> Directions for this task
Scan the entries line by line and return those with "Luft".

> Data listing

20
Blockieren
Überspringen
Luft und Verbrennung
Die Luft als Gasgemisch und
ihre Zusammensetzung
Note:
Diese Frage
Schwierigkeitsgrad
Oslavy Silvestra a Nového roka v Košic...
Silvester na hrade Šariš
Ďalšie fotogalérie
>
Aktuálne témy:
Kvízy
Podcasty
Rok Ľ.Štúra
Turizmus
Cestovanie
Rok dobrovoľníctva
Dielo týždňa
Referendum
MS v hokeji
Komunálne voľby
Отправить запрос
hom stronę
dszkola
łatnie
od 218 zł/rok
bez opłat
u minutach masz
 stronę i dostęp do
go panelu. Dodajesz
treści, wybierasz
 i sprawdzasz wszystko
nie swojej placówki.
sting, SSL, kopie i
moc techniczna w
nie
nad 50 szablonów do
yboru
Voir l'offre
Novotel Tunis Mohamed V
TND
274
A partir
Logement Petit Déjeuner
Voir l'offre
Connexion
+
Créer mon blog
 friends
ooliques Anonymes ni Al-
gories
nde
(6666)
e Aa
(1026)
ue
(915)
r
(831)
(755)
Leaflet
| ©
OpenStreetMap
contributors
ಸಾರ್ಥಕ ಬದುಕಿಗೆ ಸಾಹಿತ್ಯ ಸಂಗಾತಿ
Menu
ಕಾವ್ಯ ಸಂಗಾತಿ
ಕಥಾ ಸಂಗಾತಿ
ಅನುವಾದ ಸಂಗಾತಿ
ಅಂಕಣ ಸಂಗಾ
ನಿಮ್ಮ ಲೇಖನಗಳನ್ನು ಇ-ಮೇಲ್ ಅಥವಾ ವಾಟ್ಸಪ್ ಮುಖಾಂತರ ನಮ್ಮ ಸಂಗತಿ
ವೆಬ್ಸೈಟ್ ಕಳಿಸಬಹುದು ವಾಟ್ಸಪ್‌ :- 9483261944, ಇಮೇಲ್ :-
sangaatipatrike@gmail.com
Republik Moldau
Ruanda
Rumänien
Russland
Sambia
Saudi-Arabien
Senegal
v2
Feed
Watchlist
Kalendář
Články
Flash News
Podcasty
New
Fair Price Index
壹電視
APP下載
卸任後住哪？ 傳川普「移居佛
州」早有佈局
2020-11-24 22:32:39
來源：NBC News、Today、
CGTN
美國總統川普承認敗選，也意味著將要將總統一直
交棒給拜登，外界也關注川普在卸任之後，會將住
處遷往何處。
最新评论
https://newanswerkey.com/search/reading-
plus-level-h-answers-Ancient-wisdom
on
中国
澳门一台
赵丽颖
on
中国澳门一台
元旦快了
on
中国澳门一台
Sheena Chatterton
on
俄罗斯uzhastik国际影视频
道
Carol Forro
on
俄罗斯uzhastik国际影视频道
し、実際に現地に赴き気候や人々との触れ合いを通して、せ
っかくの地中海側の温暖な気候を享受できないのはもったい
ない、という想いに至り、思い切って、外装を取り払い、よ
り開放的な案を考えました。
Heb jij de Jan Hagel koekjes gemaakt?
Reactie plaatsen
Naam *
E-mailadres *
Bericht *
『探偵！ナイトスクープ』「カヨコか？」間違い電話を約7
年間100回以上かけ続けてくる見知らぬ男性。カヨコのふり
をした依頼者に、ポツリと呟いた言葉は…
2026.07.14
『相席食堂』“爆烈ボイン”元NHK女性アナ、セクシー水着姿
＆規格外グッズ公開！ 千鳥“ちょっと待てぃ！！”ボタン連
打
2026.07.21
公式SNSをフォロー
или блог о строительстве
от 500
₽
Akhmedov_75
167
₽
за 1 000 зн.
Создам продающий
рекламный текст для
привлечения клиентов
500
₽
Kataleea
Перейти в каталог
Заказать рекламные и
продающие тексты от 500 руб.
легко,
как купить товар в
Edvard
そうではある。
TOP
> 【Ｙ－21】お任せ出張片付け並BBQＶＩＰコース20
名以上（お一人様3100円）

> Written response
Luft und Verbrennung
Die Luft als Gasgemisch und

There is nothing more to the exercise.